• _What needs to be done_:
Write out everything in the Miramonte reservoir text from "4. Why was the" down to "is released downstream.", copying it word for word.

• _Source document_:
===============

No direct impact on the Colorado River. SMB will negatively impact native fish (roundtail chub, bluehead sucker, flannelmouth sucker) of the San Miguel and Dolores Rivers. All reservoirs cannot be treated due to size and other circumstances.
2. What is the estimated total cost to the CPW of poisoning the lake (including chemicals, labor, drawdown expenses, restocking and any other fees)?
As was stated in the press release the cost for chemicals, supplies, equipment and personnel time will be approximately $100,000.
3. Is there any plan by the CPW to charge a fee to the reservoir subsequent to the operation to attempt to reclaim a portion the money spent on this project?
No, CPW does not charge for entry to state wildlife areas in western Colorado.
4. Why was the decision made to invest this money in 'Miramonte instead of improving other, more popular fisheries in the state?
Miramonte is a valuable and productive trout fishery in Colorado. It is an important fishery to the local economy and southwest Colorado accounting for an estimated 20,000 angler days/year and $1.5 million to the local economy.
5. How is any of this going to stop someone from stocking bass again?
We cannot provide a guarantee. We hope for help from the angling public and ethical sportsmen and sportswomen.
6. How will the poison from Miramonte affect waters downstream or in the event of a flood?
There will be no affect on downstream waters. Rotenone in the lake will be neutralized before any water is released downstream.
7. In reference to the Clear Creek incident, can you guarantee that the poison will only affect the reservoir and not the river? If not, why take that risk?
There is always a risk. However, we plan to take steps to minimize the risk by monitoring rotenone levels in the lake throughout the treatment and will not release any water until we have determined that the rotenone is neutralized.
8. As it was mentioned in another post on the subject (I think Abel said it)...why not take the money spent (and the money that will be lost by having a dead and empty lake for a season at least, if not 2-3) and invest in some larger brood stock? It worked out in Spinney by stocking larger trout instead of fingerlings. If Miramonte grows fish as fast as they say, putting in 8-12" fish instead of fingerlings will be producing trophy trout in a year and many more will survive the smallmouth. We have proof in many waters across Colorado that you indeed CAN have a trophy predator and trophy trout lake in the same water, you just have to adjust how the stocking is handled a bit.
Miramonte is managed as a “put and grow” trout fishery where fingerling trout are stocked and allowed to grow to quality size. This is an efficient and inexpensive way to provide a quality trout fishery for all Colorado anglers. Stocked fingerlings develop healthy “wild trout” characteristics, making them a desirable sport fish. Growing trout to catchable size in a hatchery is very expensive way to manage a reservoir like Miramonte. Catchable sized trout will be stocked shortly after the treatment, so fishing opportunity will be available. Fingerlings will also be stocked and will eventually grow to catchable size.

===============

• _Record set_:
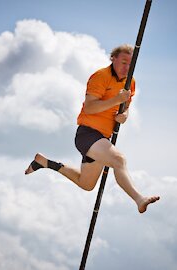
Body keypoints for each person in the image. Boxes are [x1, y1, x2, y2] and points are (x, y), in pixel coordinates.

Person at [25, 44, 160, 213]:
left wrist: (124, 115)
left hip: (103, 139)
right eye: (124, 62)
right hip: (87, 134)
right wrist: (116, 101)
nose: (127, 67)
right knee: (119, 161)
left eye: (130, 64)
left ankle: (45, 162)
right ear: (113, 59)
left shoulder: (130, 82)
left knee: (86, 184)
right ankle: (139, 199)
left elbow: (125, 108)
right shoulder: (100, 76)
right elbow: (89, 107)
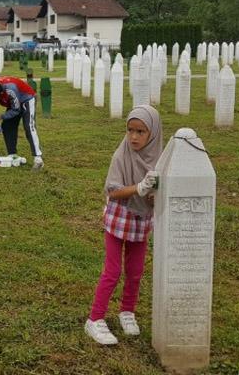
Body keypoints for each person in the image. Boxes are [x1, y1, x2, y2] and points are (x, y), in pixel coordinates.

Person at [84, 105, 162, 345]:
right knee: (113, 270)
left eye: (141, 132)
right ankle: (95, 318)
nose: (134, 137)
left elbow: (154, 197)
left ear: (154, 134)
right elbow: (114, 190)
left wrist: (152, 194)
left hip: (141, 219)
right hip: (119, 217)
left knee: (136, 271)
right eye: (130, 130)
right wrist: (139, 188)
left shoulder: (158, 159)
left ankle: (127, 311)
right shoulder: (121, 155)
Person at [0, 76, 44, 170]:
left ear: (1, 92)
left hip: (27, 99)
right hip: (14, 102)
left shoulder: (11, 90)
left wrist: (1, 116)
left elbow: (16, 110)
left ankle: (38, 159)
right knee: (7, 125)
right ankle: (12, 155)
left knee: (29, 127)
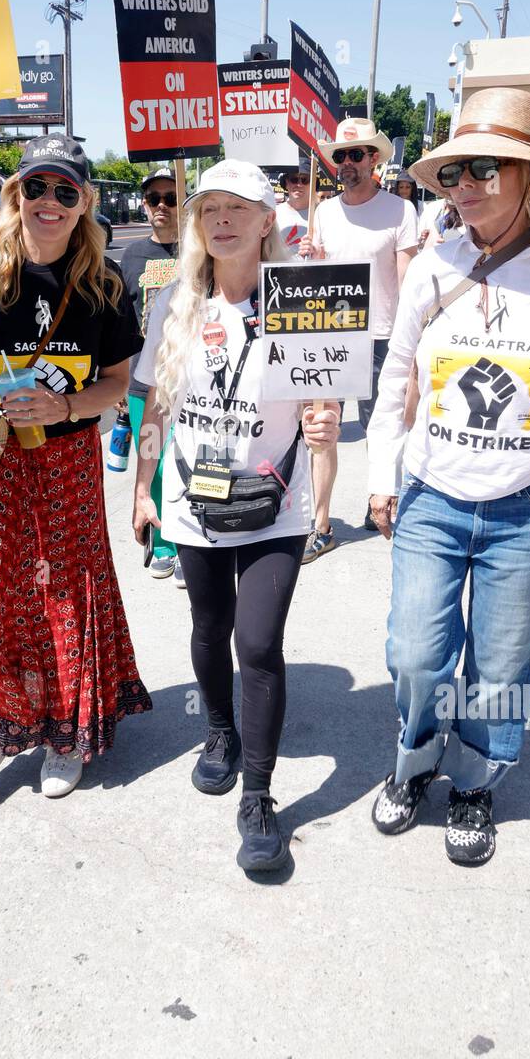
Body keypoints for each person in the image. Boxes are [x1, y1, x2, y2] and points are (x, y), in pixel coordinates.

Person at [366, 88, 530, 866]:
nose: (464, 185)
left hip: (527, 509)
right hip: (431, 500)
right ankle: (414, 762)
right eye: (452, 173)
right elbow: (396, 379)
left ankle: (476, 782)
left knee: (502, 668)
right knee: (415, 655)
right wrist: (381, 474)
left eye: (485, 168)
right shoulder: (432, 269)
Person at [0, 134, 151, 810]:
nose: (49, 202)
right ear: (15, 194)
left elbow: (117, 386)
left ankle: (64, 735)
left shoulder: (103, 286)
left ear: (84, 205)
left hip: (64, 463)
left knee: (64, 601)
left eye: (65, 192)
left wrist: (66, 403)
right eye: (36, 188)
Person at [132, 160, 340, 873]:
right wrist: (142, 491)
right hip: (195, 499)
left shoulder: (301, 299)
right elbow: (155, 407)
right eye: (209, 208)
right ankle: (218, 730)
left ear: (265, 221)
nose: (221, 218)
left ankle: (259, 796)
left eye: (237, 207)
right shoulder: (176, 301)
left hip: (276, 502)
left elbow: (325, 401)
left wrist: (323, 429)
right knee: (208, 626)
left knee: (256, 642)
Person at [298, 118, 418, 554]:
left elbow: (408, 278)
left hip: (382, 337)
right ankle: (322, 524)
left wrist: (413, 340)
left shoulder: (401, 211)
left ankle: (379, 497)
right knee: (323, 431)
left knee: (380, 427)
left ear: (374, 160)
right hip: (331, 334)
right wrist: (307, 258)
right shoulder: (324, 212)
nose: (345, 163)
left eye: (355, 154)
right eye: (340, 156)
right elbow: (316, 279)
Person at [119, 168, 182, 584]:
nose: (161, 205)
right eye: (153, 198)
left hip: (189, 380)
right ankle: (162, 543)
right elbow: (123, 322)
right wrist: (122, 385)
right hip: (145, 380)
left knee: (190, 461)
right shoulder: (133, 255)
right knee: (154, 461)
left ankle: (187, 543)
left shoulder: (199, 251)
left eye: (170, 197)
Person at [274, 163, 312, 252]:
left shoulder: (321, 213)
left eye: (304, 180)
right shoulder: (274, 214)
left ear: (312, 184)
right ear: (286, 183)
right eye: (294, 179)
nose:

===============

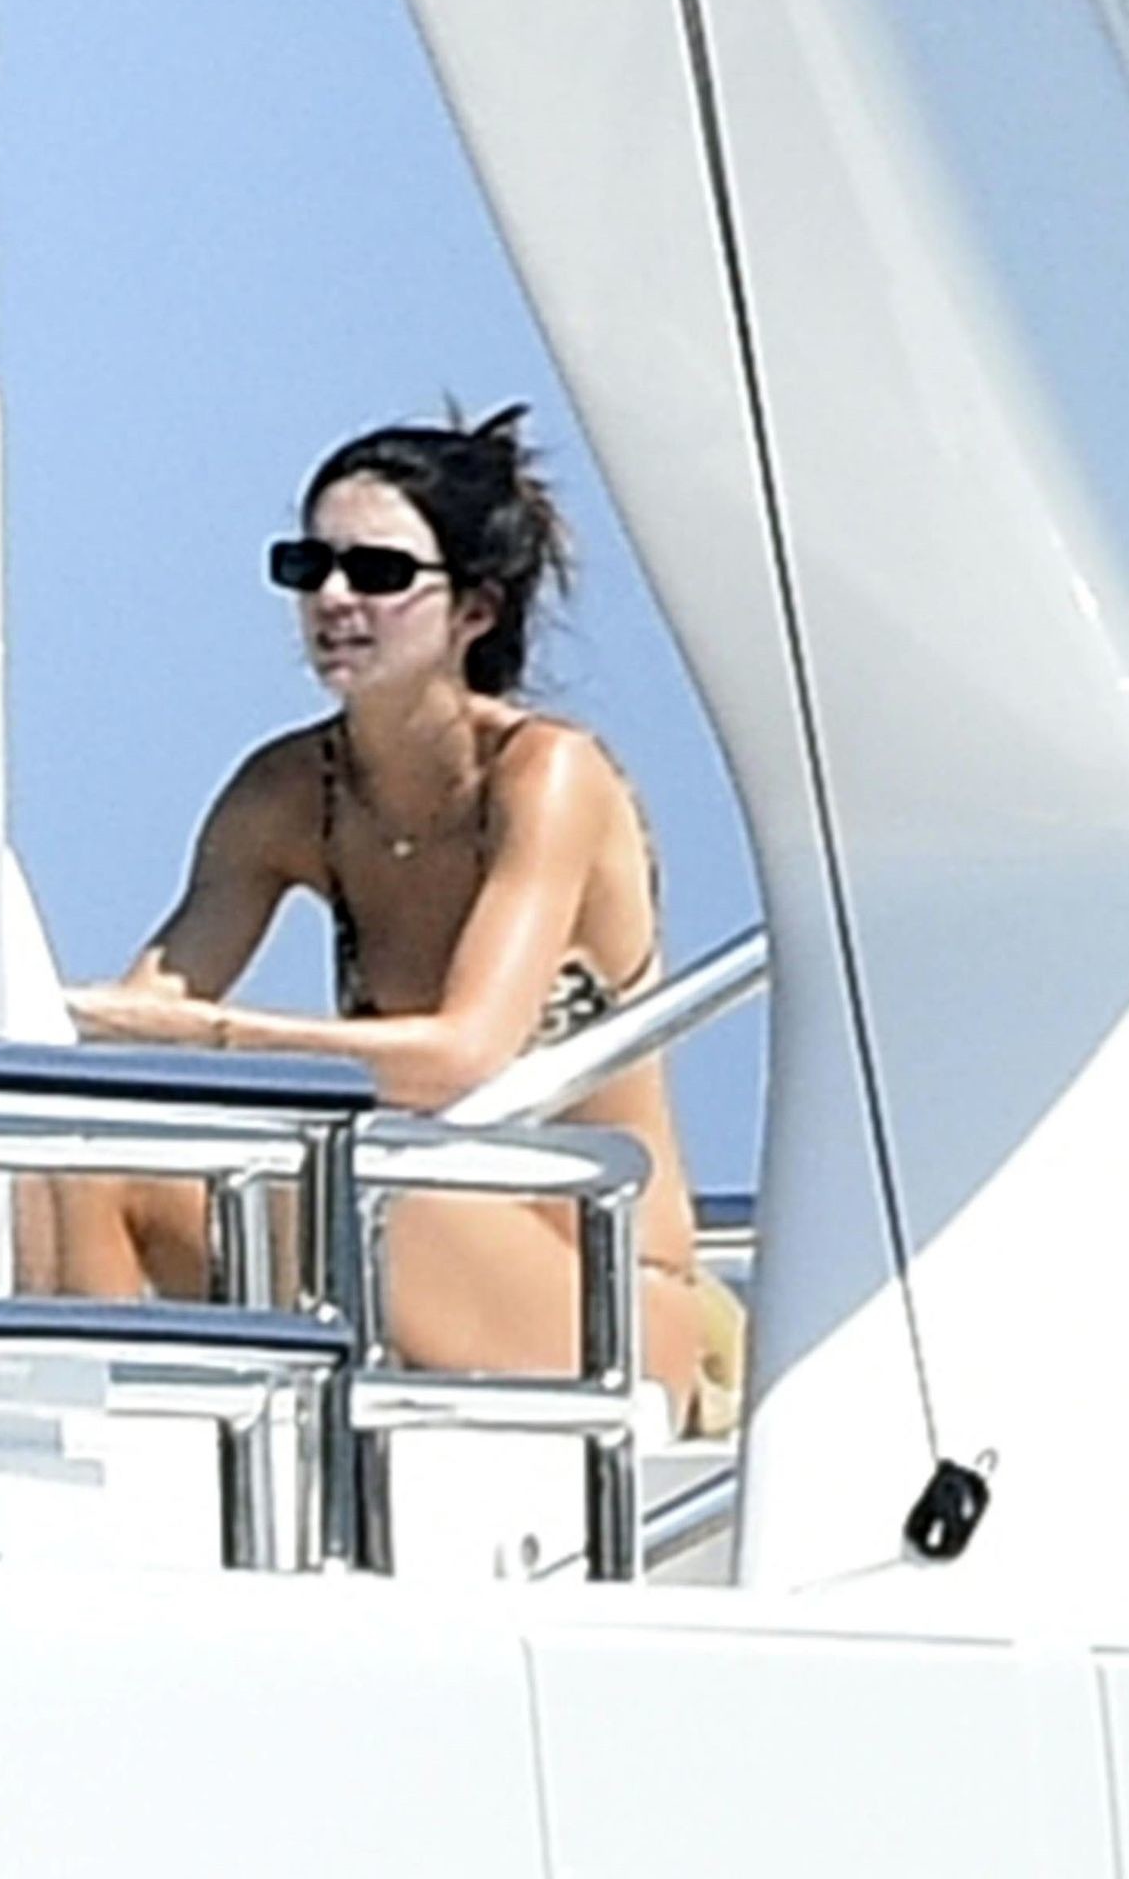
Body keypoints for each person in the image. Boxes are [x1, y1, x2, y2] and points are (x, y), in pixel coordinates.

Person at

===============

• _Solution below_:
4. Why was the decision made to invest this money in 'Miramonte instead of improving other, more popular fisheries in the state?
Miramonte is a valuable and productive trout fishery in Colorado. It is an important fishery to the local economy and southwest Colorado accounting for an estimated 20,000 angler days/year and $1.5 million to the local economy.
5. How is any of this going to stop someone from stocking bass again?
We cannot provide a guarantee. We hope for help from the angling public and ethical sportsmen and sportswomen.
6. How will the poison from Miramonte affect waters downstream or in the event of a flood?
There will be no affect on downstream waters. Rotenone in the lake will be neutralized before any water is released downstream.